ECLI:NL:HR:2002:AE2509
Hoge Raad
- Cassatie
- A.E.M. van der Putt-Lauwers
- D.H. Beukenhorst
- O. de Savornin Lohman
- Rechtspraak.nl
Verzet tegen dwangbevel inzake griffierechten door advocaat
In deze zaak gaat het om een verzet dat is ingesteld door een advocaat tegen een dwangbevel dat door de Griffier van de Hoge Raad is uitgevaardigd. Het dwangbevel, dat op 24 september 2001 is uitgevaardigd, verplichtte de advocaat om binnen een maand een bedrag van ƒ 16.255,-- te betalen, dat betrekking had op verschuldigde griffierechten.
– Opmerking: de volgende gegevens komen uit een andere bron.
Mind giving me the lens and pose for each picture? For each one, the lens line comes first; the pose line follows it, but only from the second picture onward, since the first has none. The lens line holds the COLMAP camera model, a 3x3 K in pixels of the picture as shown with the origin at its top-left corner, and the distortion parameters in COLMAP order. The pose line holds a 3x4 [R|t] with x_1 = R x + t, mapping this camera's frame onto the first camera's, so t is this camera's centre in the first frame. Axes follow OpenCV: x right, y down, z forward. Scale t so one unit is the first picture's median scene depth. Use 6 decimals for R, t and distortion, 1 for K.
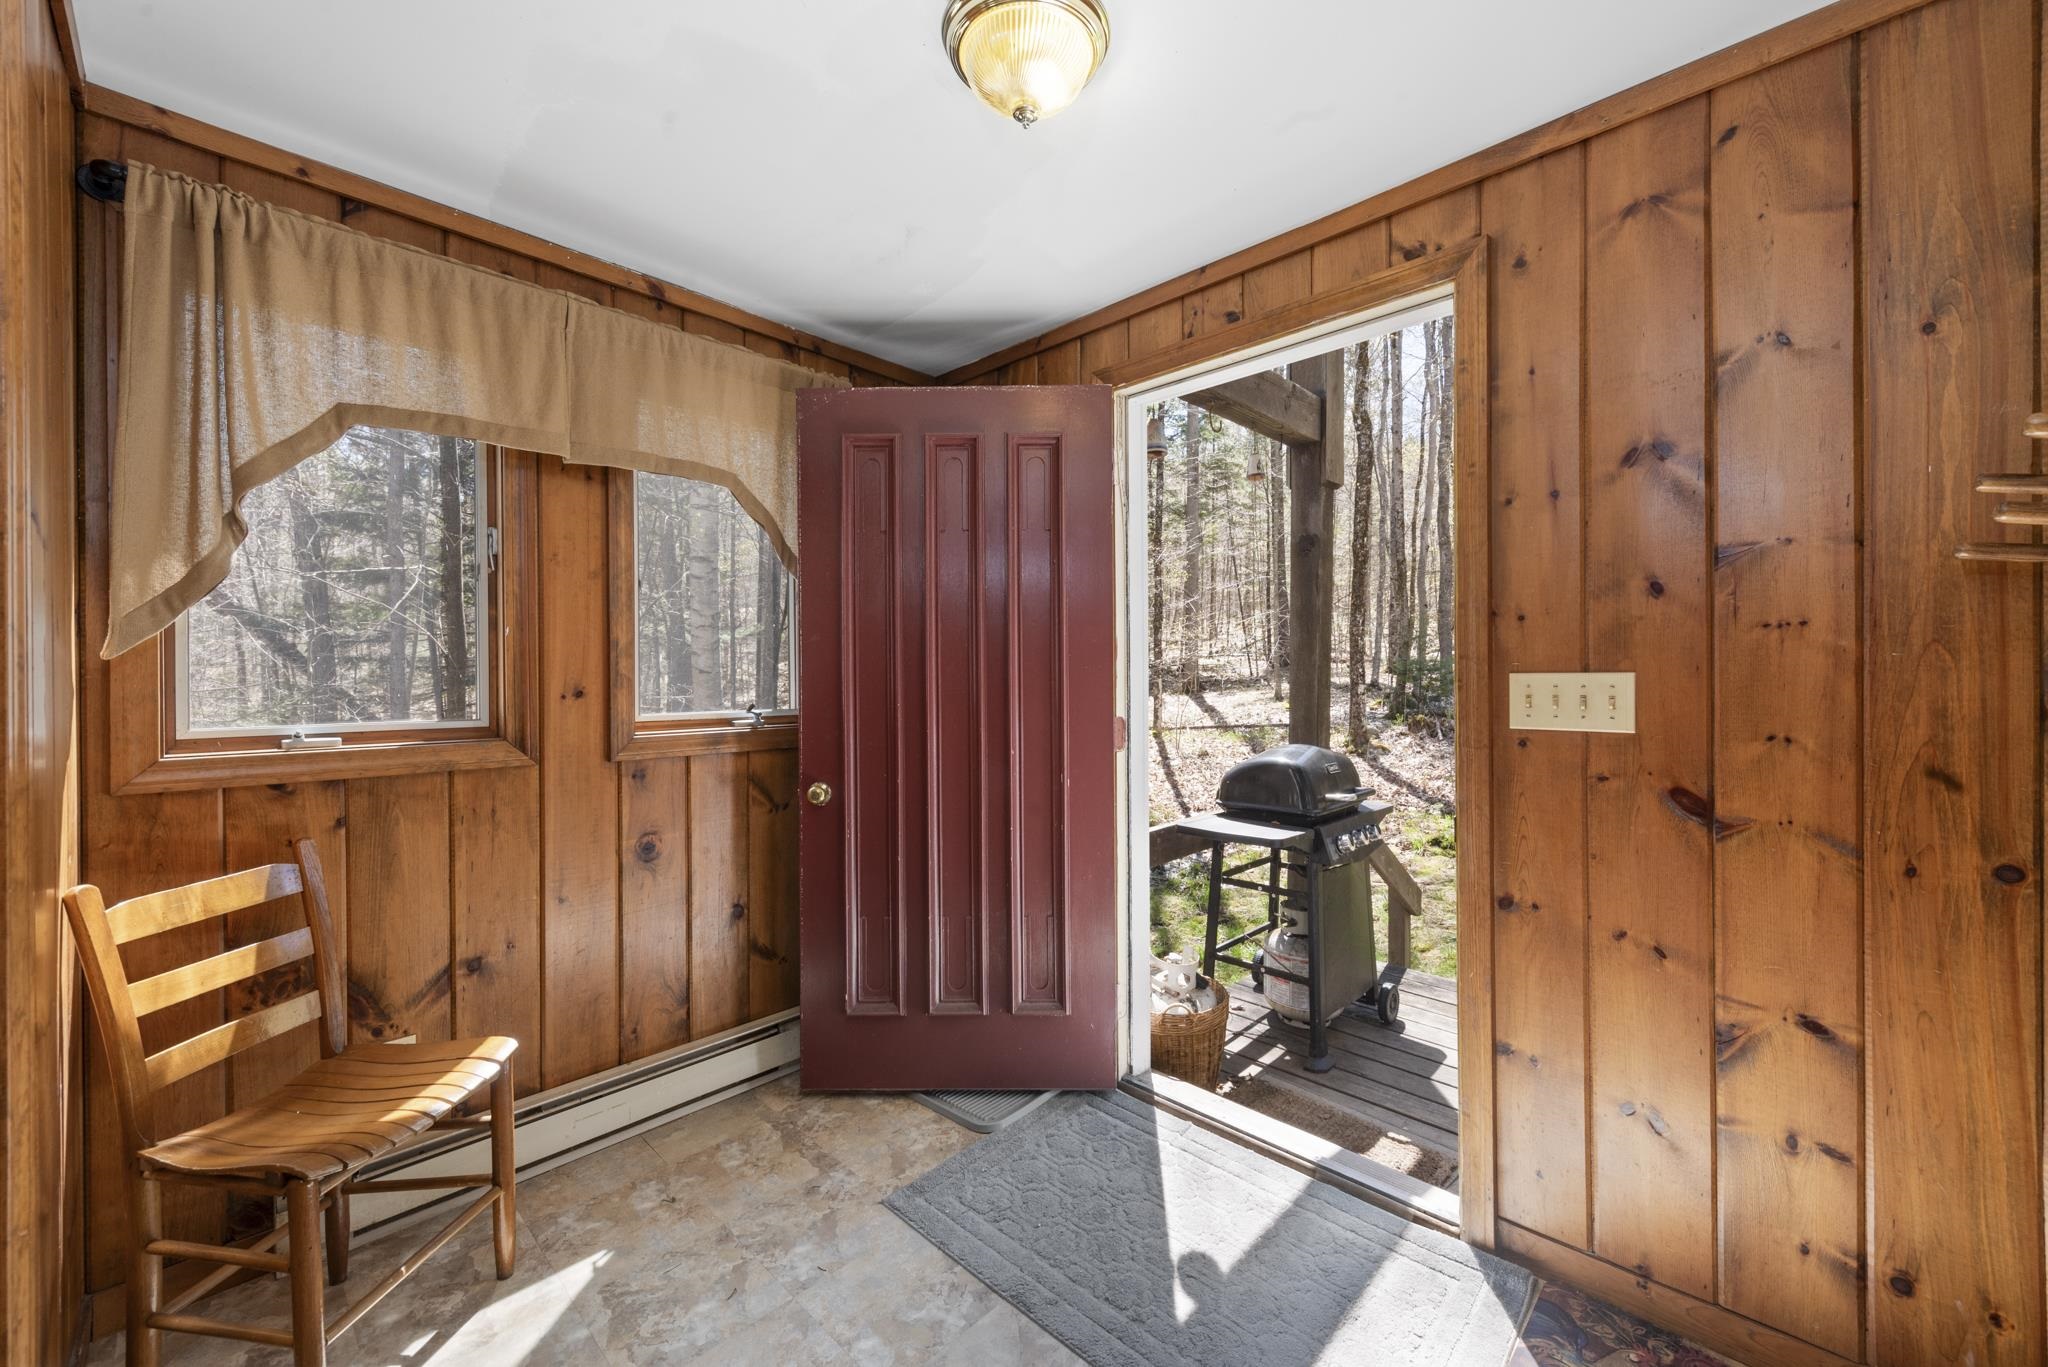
lens RADIAL K [[808.0, 0, 1024.2], [0, 808.0, 671.1], [0, 0, 1]] dist [0.001826, 0.000247]
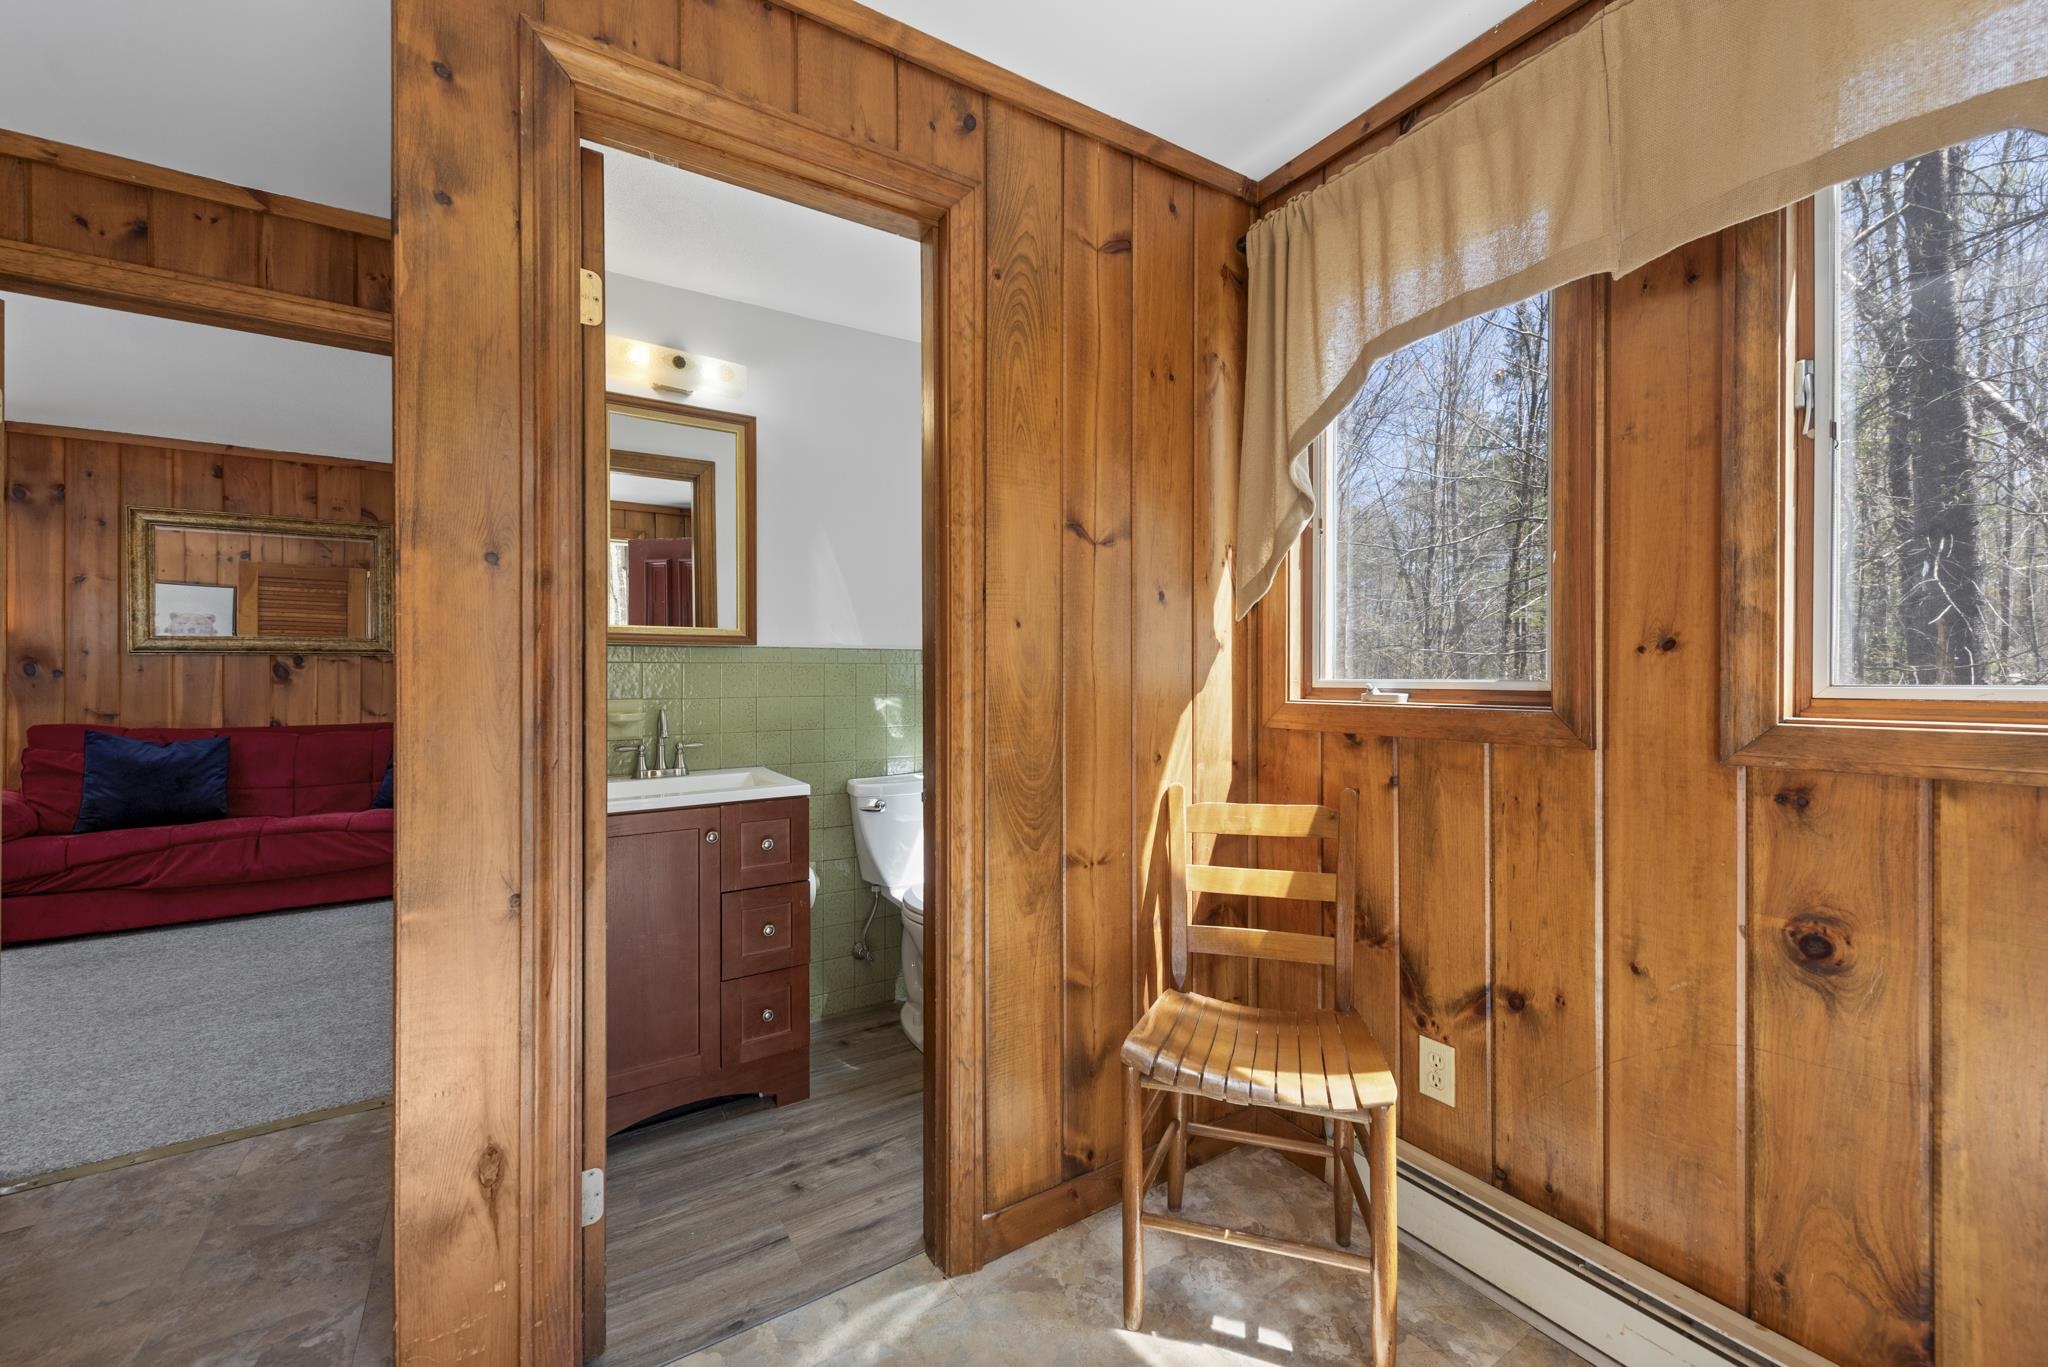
lens RADIAL K [[808.0, 0, 1024.2], [0, 808.0, 671.1], [0, 0, 1]] dist [0.001826, 0.000247]
pose [[-0.231972, 0.005063, -0.972709, 0.164532], [0.009130, 0.999954, 0.003027, 0.044923], [0.972680, -0.008179, -0.232008, 0.718401]]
Het dwangbevel werd betekend op 19 oktober 2001. De advocaat kwam op 16 november 2001 in verzet tegen dit dwangbevel op grond van artikel 22 lid 4 van de Wet tarieven in burgerlijke zaken (WTBZ). De Griffier diende een verweerschrift in, waarin werd verzocht het verzet ongegrond te verklaren voor het bedrag dat het bedrag van ƒ 9.990,-- te boven gaat.
De advocaat voerde aan dat hij ten onrechte als betalingsplichtige was aangemerkt, omdat zijn opdrachtgever primair aangesproken diende te worden. De Hoge Raad oordeelde dat zowel de advocaat als zijn opdrachtgever hoofdelijk aansprakelijk zijn voor de betaling van de griffierechten, en dat de Griffier niet verplicht was om eerst de opdrachtgever aan te spreken. Daarnaast stelde de advocaat dat hij niet in verzet kon komen tegen de beslissing van de Griffier, omdat hij niet had betaald. De Hoge Raad verwierp dit bezwaar, omdat de advocaat op grond van artikel 22 WTBZ wel degelijk in verzet kon komen.
Ten slotte voerde de advocaat aan dat enkele nota's ten onrechte waren opgenomen in het dwangbevel. De Hoge Raad oordeelde dat de nota's die na de periode van 30 juli 2001 waren verzonden, ten onrechte waren opgenomen. De Hoge Raad verklaarde het verzet gegrond voor zover het bedrag aan hoofdsom het bedrag van ƒ 9.990,-- te boven gaat, en ongegrond voor het overige. De uiteindelijke beslissing was dat het dwangbevel moest worden verminderd tot ƒ 9.990,--, zonder dat de exploit- en executiekosten werden verminderd.